Enzymes in the NAD(P)H oxidase family are the main things responsible for formation of reactive oxygen species. Two members of this family (RBOHH and RBOHJ) are found exclusively in plant pollen, where they are found in specific areas of the plasma membrane of the pollen tube. But what these radicals were doing there was unknown until the recent research.

Roman Lassig, a doctoral candidate in Romeis’s group, studied the subject in a project funded by the German Research Foundation (DFG), together with plant scientists at the University of Würzburg and the University of Amsterdam. Their findings were published in the prestigious scholarly publication The Plant Journal.

Results of Recent Research

In sexual reproduction in plants, pollen – the plant’s male sexual organ – forms a pollen tube after a flower has been pollinated. The sperm cells travel through this tube to the ovule, where fertilization takes place. A single flower is usually pollinated by thousands of individual grains of pollen. At that point, like in the animal kingdom, speed is key: The pollen tube that reaches an ovule first is the one that passes its genes along.
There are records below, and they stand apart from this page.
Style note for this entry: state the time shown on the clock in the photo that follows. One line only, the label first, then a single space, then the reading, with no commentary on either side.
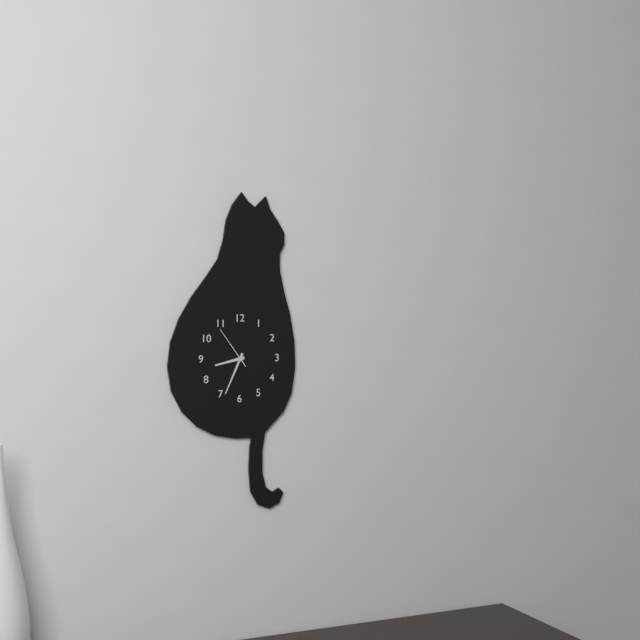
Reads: 8:34
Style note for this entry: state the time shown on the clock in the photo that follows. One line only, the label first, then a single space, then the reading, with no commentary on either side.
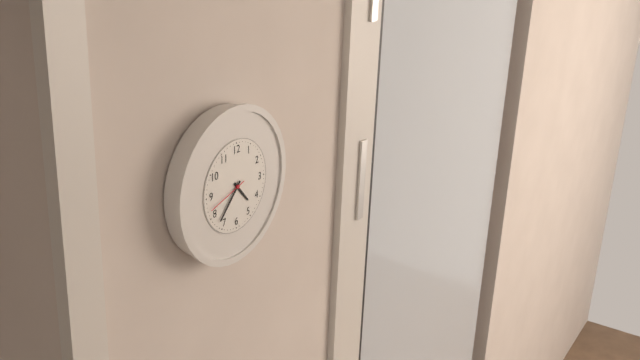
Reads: 4:37
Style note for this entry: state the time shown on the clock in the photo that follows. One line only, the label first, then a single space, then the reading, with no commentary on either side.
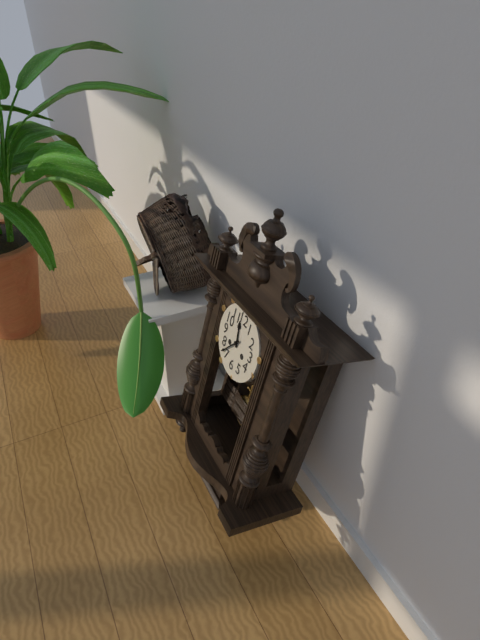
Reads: 11:37
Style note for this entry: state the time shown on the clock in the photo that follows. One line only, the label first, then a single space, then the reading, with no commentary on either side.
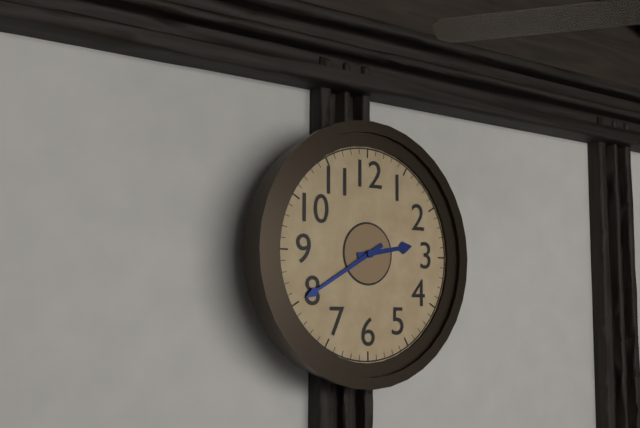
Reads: 2:40
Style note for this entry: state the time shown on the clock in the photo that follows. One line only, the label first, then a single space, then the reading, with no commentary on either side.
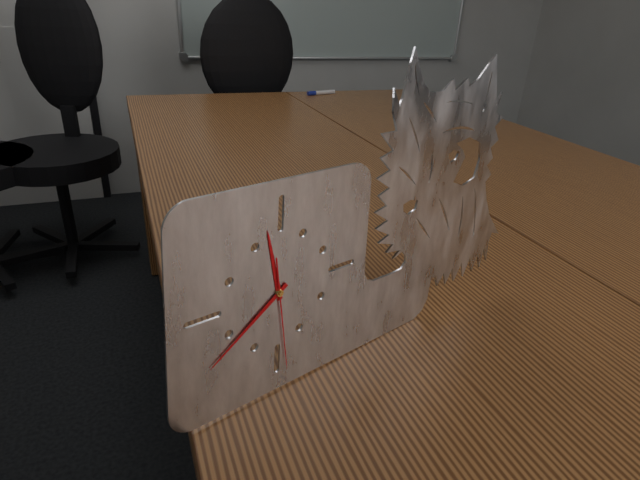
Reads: 11:39:29
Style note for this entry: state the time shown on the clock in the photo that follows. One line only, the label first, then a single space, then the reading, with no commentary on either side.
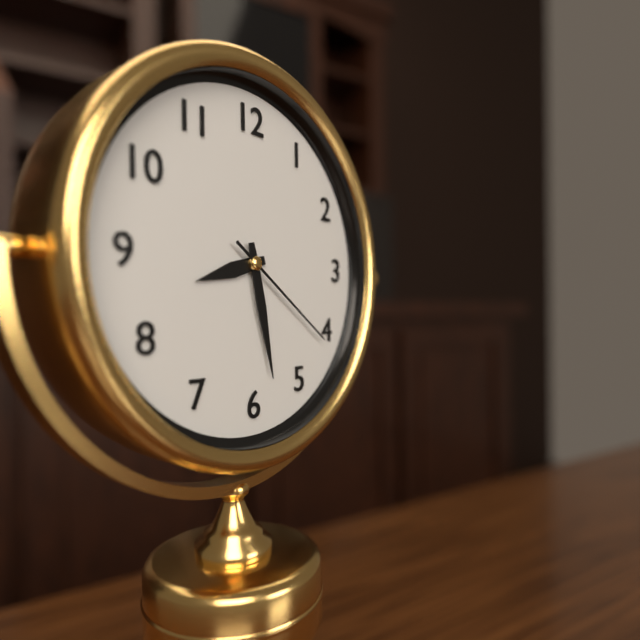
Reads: 8:28:21
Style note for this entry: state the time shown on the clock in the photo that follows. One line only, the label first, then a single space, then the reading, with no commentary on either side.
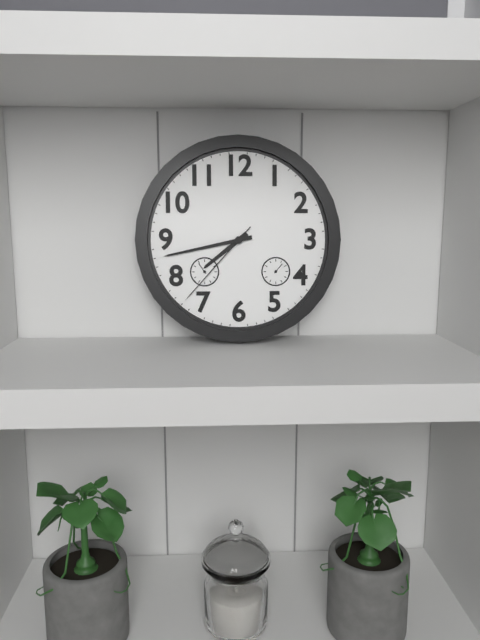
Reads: 7:43:37
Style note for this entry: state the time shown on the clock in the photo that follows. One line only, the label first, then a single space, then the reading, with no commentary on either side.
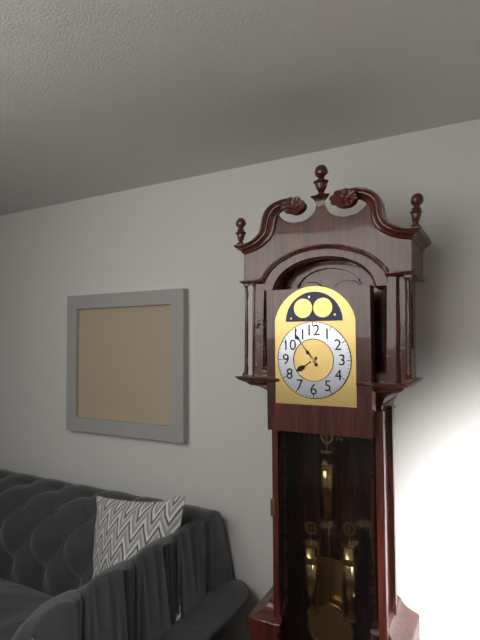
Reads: 7:54
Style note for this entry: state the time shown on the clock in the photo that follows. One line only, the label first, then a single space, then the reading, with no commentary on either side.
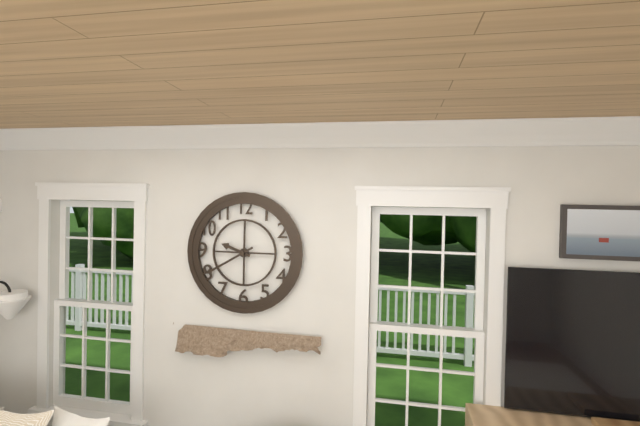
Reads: 9:40
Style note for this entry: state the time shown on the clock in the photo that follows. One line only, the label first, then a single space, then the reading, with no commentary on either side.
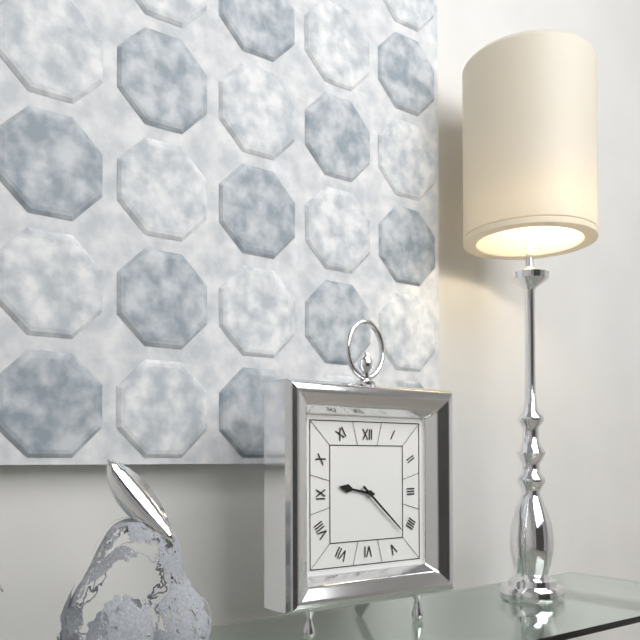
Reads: 9:22
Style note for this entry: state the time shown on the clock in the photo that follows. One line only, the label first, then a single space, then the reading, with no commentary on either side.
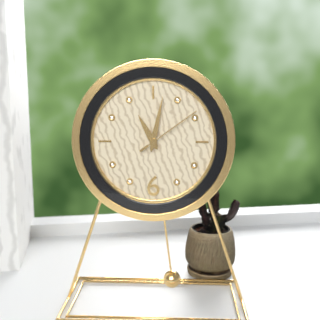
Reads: 11:02:09
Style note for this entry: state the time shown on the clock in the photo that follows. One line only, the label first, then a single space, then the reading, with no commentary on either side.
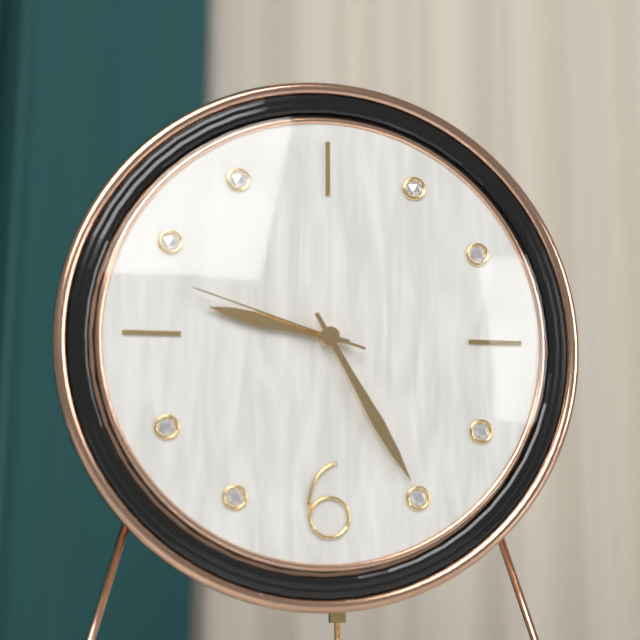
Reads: 9:25:48
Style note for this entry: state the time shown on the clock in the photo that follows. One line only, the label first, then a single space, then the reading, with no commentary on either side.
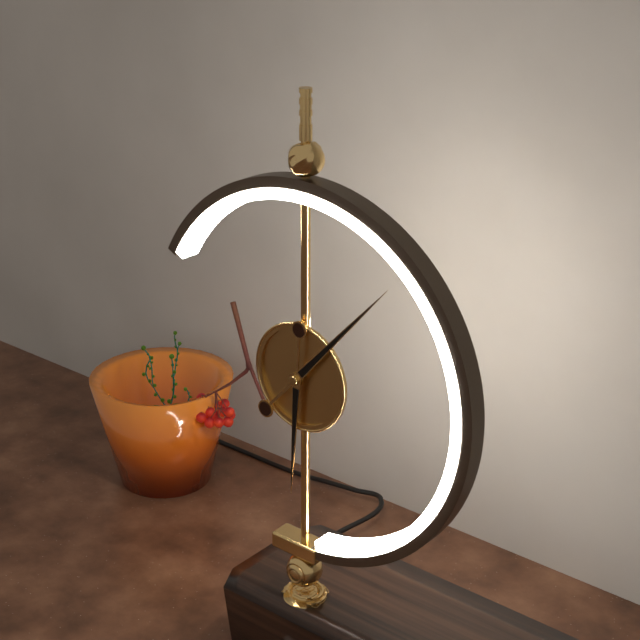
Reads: 6:07
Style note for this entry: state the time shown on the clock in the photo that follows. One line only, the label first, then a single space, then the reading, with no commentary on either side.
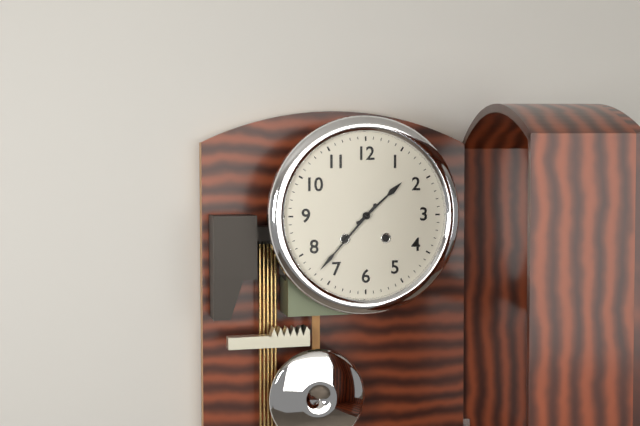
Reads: 1:37
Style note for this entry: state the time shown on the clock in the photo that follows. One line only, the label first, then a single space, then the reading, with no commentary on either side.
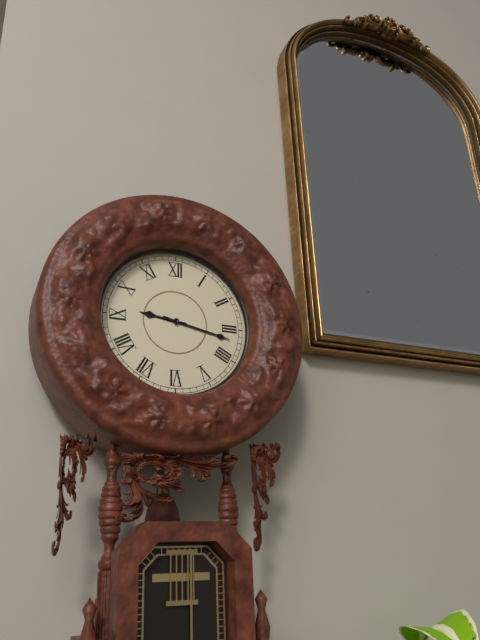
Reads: 9:17
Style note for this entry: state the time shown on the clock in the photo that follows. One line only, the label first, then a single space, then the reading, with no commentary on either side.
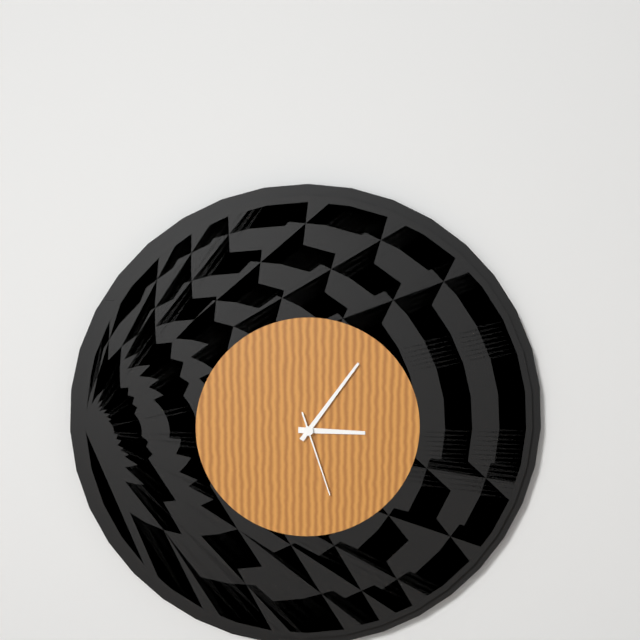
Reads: 3:06:27
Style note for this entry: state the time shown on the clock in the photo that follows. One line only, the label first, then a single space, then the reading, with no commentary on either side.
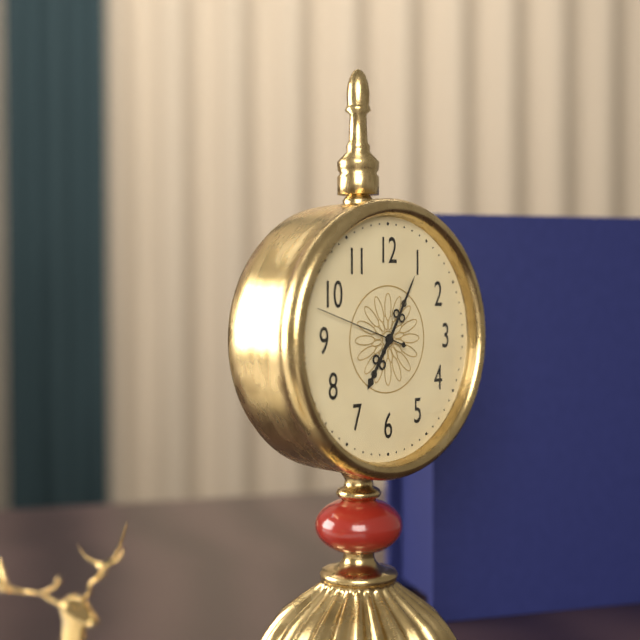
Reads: 7:05:48
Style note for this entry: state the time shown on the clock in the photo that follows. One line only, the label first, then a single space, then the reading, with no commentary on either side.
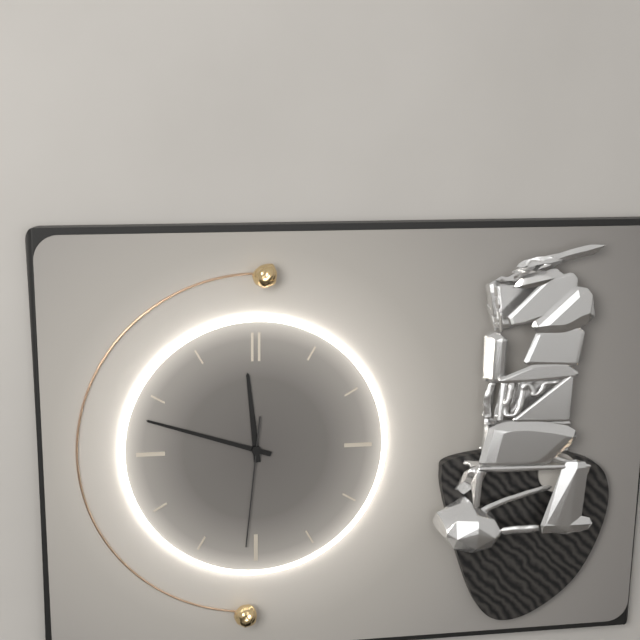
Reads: 11:48:31
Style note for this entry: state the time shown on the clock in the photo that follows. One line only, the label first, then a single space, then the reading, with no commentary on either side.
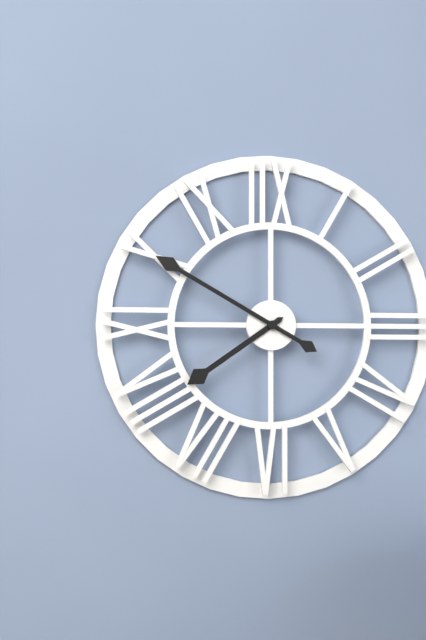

The formation of the pollen tube is a complex process, and how the various cellular processes work together is not yet understood in detail. For some years now, however, scientists have known that ROS are involved in development processes in plants, such as formation of root hairs.

Unchecked Growth Impetus Is Harmful

The team of researchers used microscopic and electrophysiological studies to show that the rate at which the pollen tube grows fluctuates to an extreme degree if no radicals are present. In some cases, the tube grows only a little, but then grows very rapidly, finally bursting in most cases. Video material illustrating this process is available on the DCPS website.

The researchers have concluded that in those plants that lack the enzymes to produce ROS in the pollen tube, cell expansion no longer proceeds in a coordinated way. The scientists suspect that ROS may contribute directly to stabilizing the cell envelope by linking the components of the cell wall together like a kind of mortar.

The Dose Alone Makes the Poison

Without ROS, the researchers say, the components would be only loosely arranged in the cell wall, so the cytoskeleton would remain soft in these areas, unable to withstand much cellular pressure. This allows the pollen tube to expand more quickly, but also makes it extremely unstable, according to the researchers. And that, they say, has fatal consequences for the pollen tube and the plant in the end: The cell wall surrounding the cell as a supporting structure becomes more and more fragile, the tube bursts, and the plant can no longer reproduce.

These research findings represent an important contribution to understanding the complex processes and feedback loops involved in plant reproduction – and they also illustrate that even reputedly harmful substances can be involved in fundamental processes such as reproduction. As is so often the case in nature – and as Paracelsus famously observed – “the dose alone makes the poison.”